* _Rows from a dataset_
————————
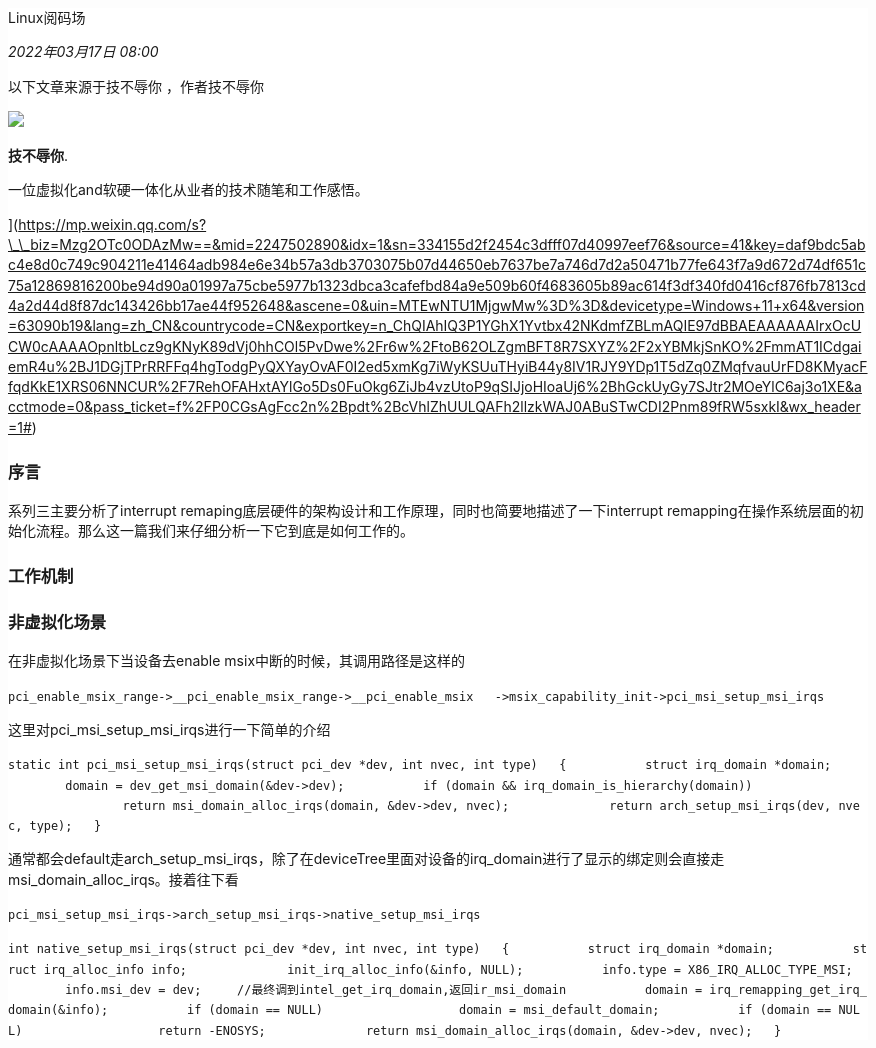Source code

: Linux阅码场

_2022年03月17日 08:00_

以下文章来源于技不辱你 ，作者技不辱你

![](http://wx.qlogo.cn/mmhead/Q3auHgzwzM6X3nOSmeyKczpEcnpyiazdQYGVoQaALq7sOIp186qibo5Q/0)

**技不辱你**.

一位虚拟化and软硬一体化从业者的技术随笔和工作感悟。

\](https://mp.weixin.qq.com/s?\_\_biz=Mzg2OTc0ODAzMw==&mid=2247502890&idx=1&sn=334155d2f2454c3dfff07d40997eef76&source=41&key=daf9bdc5abc4e8d0c749c904211e41464adb984e6e34b57a3db3703075b07d44650eb7637be7a746d7d2a50471b77fe643f7a9d672d74df651c75a12869816200be94d90a01997a75cbe5977b1323dbca3cafefbd84a9e509b60f4683605b89ac614f3df340fd0416cf876fb7813cd4a2d44d8f87dc143426bb17ae44f952648&ascene=0&uin=MTEwNTU1MjgwMw%3D%3D&devicetype=Windows+11+x64&version=63090b19&lang=zh_CN&countrycode=CN&exportkey=n_ChQIAhIQ3P1YGhX1Yvtbx42NKdmfZBLmAQIE97dBBAEAAAAAAIrxOcUCW0cAAAAOpnltbLcz9gKNyK89dVj0hhCOl5PvDwe%2Fr6w%2FtoB62OLZgmBFT8R7SXYZ%2F2xYBMkjSnKO%2FmmAT1ICdgaiemR4u%2BJ1DGjTPrRRFFq4hgTodgPyQXYayOvAF0I2ed5xmKg7iWyKSUuTHyiB44y8IV1RJY9YDp1T5dZq0ZMqfvauUrFD8KMyacFfqdKkE1XRS06NNCUR%2F7RehOFAHxtAYlGo5Ds0FuOkg6ZiJb4vzUtoP9qSIJjoHIoaUj6%2BhGckUyGy7SJtr2MOeYlC6aj3o1XE&acctmode=0&pass_ticket=f%2FP0CGsAgFcc2n%2Bpdt%2BcVhlZhUULQAFh2llzkWAJ0ABuSTwCDI2Pnm89fRW5sxkI&wx_header=1#)

### 序言

系列三主要分析了interrupt remaping底层硬件的架构设计和工作原理，同时也简要地描述了一下interrupt remapping在操作系统层面的初始化流程。那么这一篇我们来仔细分析一下它到底是如何工作的。

### 工作机制

### 非虚拟化场景

在非虚拟化场景下当设备去enable msix中断的时候，其调用路径是这样的

`pci_enable_msix_range->__pci_enable_msix_range->__pci_enable_msix   ->msix_capability_init->pci_msi_setup_msi_irqs   `

这里对pci_msi_setup_msi_irqs进行一下简单的介绍

`static int pci_msi_setup_msi_irqs(struct pci_dev *dev, int nvec, int type)   {           struct irq_domain *domain;              domain = dev_get_msi_domain(&dev->dev);           if (domain && irq_domain_is_hierarchy(domain))                   return msi_domain_alloc_irqs(domain, &dev->dev, nvec);              return arch_setup_msi_irqs(dev, nvec, type);   }   `

通常都会default走arch_setup_msi_irqs，除了在deviceTree里面对设备的irq_domain进行了显示的绑定则会直接走msi_domain_alloc_irqs。接着往下看

`pci_msi_setup_msi_irqs->arch_setup_msi_irqs->native_setup_msi_irqs   `

`int native_setup_msi_irqs(struct pci_dev *dev, int nvec, int type)   {           struct irq_domain *domain;           struct irq_alloc_info info;              init_irq_alloc_info(&info, NULL);           info.type = X86_IRQ_ALLOC_TYPE_MSI;           info.msi_dev = dev;     //最终调到intel_get_irq_domain,返回ir_msi_domain           domain = irq_remapping_get_irq_domain(&info);           if (domain == NULL)                   domain = msi_default_domain;           if (domain == NULL)                   return -ENOSYS;              return msi_domain_alloc_irqs(domain, &dev->dev, nvec);   }   `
————————
* _Exercise goal_
Reproduce every row above word for word, leaving out the pictures.

* _Answer_
Source code

: Linux阅码场

_2022年03月17日 08:00_

以下文章来源于技不辱你 ，作者技不辱你

![](http://wx.qlogo.cn/mmhead/Q3auHgzwzM6X3nOSmeyKczpEcnpyiazdQYGVoQaALq7sOIp186qibo5Q/0)

**技不辱你**.

一位虚拟化and软硬一体化从业者的技术随笔和工作感悟。

\](https://mp.weixin.qq.com/s?\_\_biz=Mzg2OTc0ODAzMw==&mid=2247502890&idx=1&sn=334155d2f2454c3dfff07d40997eef76&source=41&key=daf9bdc5abc4e8d0c749c904211e41464adb984e6e34b57a3db3703075b07d44650eb7637be7a746d7d2a50471b77fe643f7a9d672d74df651c75a12869816200be94d90a01997a75cbe5977b1323dbca3cafefbd84a9e509b60f4683605b89ac614f3df340fd0416cf876fb7813cd4a2d44d8f87dc143426bb17ae44f952648&ascene=0&uin=MTEwNTU1MjgwMw%3D%3D&devicetype=Windows+11+x64&version=63090b19&lang=zh_CN&countrycode=CN&exportkey=n_ChQIAhIQ3P1YGhX1Yvtbx42NKdmfZBLmAQIE97dBBAEAAAAAAIrxOcUCW0cAAAAOpnltbLcz9gKNyK89dVj0hhCOl5PvDwe%2Fr6w%2FtoB62OLZgmBFT8R7SXYZ%2F2xYBMkjSnKO%2FmmAT1ICdgaiemR4u%2BJ1DGjTPrRRFFq4hgTodgPyQXYayOvAF0I2ed5xmKg7iWyKSUuTHyiB44y8IV1RJY9YDp1T5dZq0ZMqfvauUrFD8KMyacFfqdKkE1XRS06NNCUR%2F7RehOFAHxtAYlGo5Ds0FuOkg6ZiJb4vzUtoP9qSIJjoHIoaUj6%2BhGckUyGy7SJtr2MOeYlC6aj3o1XE&acctmode=0&pass_ticket=f%2FP0CGsAgFcc2n%2Bpdt%2BcVhlZhUULQAFh2llzkWAJ0ABuSTwCDI2Pnm89fRW5sxkI&wx_header=1#)

### 序言

系列三主要分析了interrupt remaping底层硬件的架构设计和工作原理，同时也简要地描述了一下interrupt remapping在操作系统层面的初始化流程。那么这一篇我们来仔细分析一下它到底是如何工作的。

### 工作机制

### 非虚拟化场景

在非虚拟化场景下当设备去enable msix中断的时候，其调用路径是这样的

`pci_enable_msix_range->__pci_enable_msix_range->__pci_enable_msix   ->msix_capability_init->pci_msi_setup_msi_irqs   `

这里对pci_msi_setup_msi_irqs进行一下简单的介绍

`static int pci_msi_setup_msi_irqs(struct pci_dev *dev, int nvec, int type)   {           struct irq_domain *domain;              domain = dev_get_msi_domain(&dev->dev);           if (domain && irq_domain_is_hierarchy(domain))                   return msi_domain_alloc_irqs(domain, &dev->dev, nvec);              return arch_setup_msi_irqs(dev, nvec, type);   }   `

通常都会default走arch_setup_msi_irqs，除了在deviceTree里面对设备的irq_domain进行了显示的绑定则会直接走msi_domain_alloc_irqs。接着往下看

`pci_msi_setup_msi_irqs->arch_setup_msi_irqs->native_setup_msi_irqs   `

`int native_setup_msi_irqs(struct pci_dev *dev, int nvec, int type)   {           struct irq_domain *domain;           struct irq_alloc_info info;              init_irq_alloc_info(&info, NULL);           info.type = X86_IRQ_ALLOC_TYPE_MSI;           info.msi_dev = dev;     //最终调到intel_get_irq_domain,返回ir_msi_domain           domain = irq_remapping_get_irq_domain(&info);           if (domain == NULL)                   domain = msi_default_domain;           if (domain == NULL)                   return -ENOSYS;              return msi_domain_alloc_irqs(domain, &dev->dev, nvec);   }   `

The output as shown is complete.